Central African Republic a Crisis Too Far for Chad’s Regional Security Ambitions

Central African Republic a Crisis Too Far for Chad’s Regional Security Ambitions

With Chad’s announcement in early April that it was pulling its peacekeeping troops out of the Central African Republic (CAR), the country finally seemed to be bending to widespread criticism of the actions of its soldiers. Things had gone from bad to worse for Chad’s armed forces, the ANT, from a high point last year when its role in support of France’s Operation Serval in Mali was widely praised.

The ANT’s achievement in Mali has been overshadowed by recent events in the CAR, including reports from the African Union’s MISCA peacekeeping force in Bangui that Chadian soldiers in a suburb of the capital had opened fire in late March, killing at least 24 local people. Precise details of the incident were difficult to clarify, but MISCA’s information suggested that the Chadian soldiers had been attacked by Christian anti-Balaka groups angry at Chadian troops’ alleged collusion with Seleka, a coalition made up of fellow Muslims. Later reports suggested that the Chadian soldiers were not in fact peacekeepers from MISCA, but troops sent in by N’Djamena to help evacuate Chadian citizens stranded in the CAR.

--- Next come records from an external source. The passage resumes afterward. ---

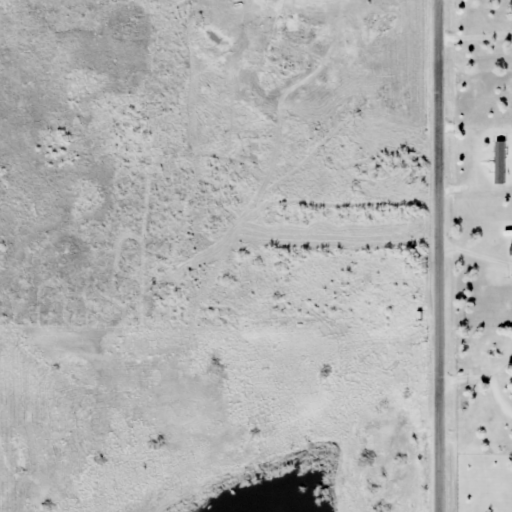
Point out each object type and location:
building: (498, 159)
building: (510, 243)
road: (434, 256)
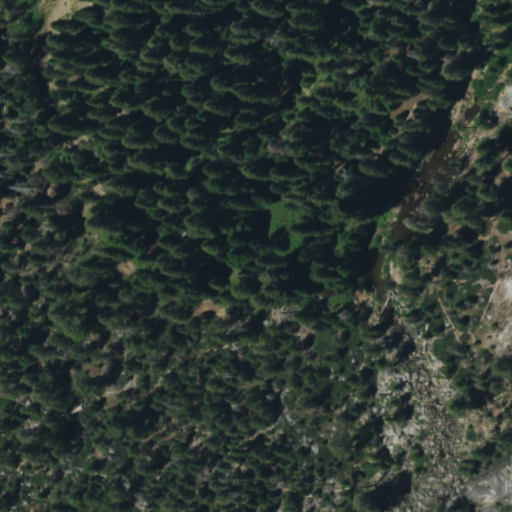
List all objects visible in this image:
river: (385, 280)
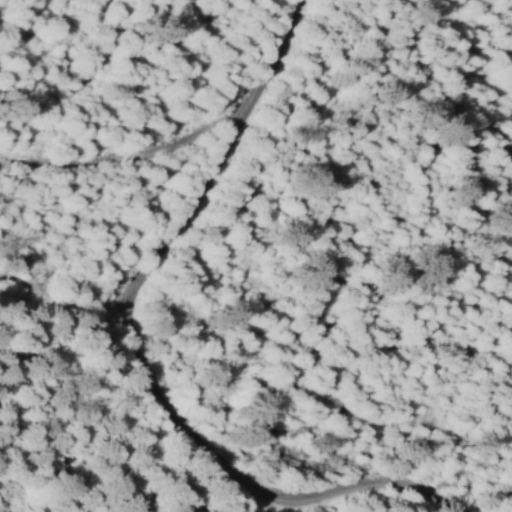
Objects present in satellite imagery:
road: (129, 356)
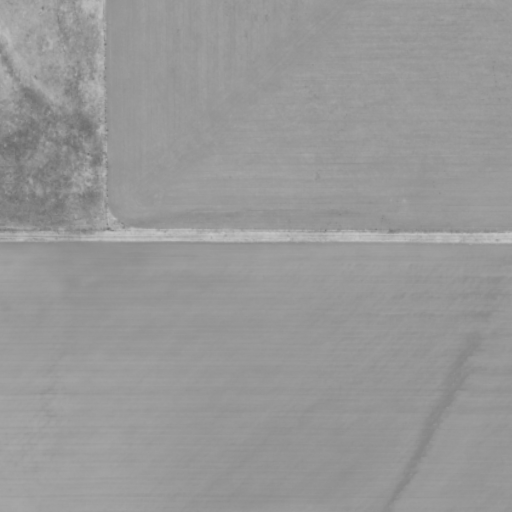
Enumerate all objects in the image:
road: (256, 270)
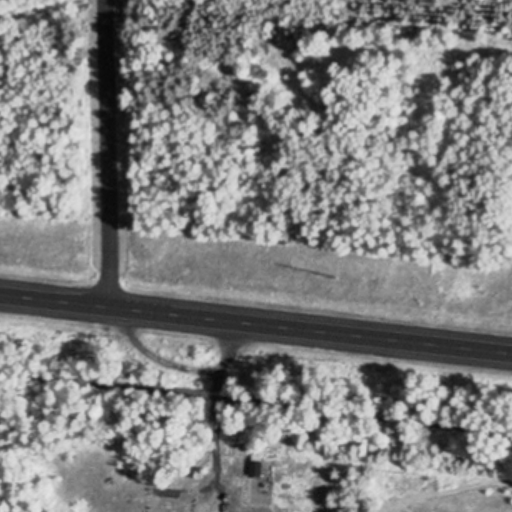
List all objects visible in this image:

Whatever the truth of the incident, it underlines the murky reality of Chad’s involvement in its southern neighbor’s fortunes. It was the third time since December that Chadian soldiers have opened fire and killed local people in Central African Republic, and in January, Human Rights Watch accused Chadian peacekeeping troops of having “facilitated the movement of armed Seleka leaders complicit in grave abuses.”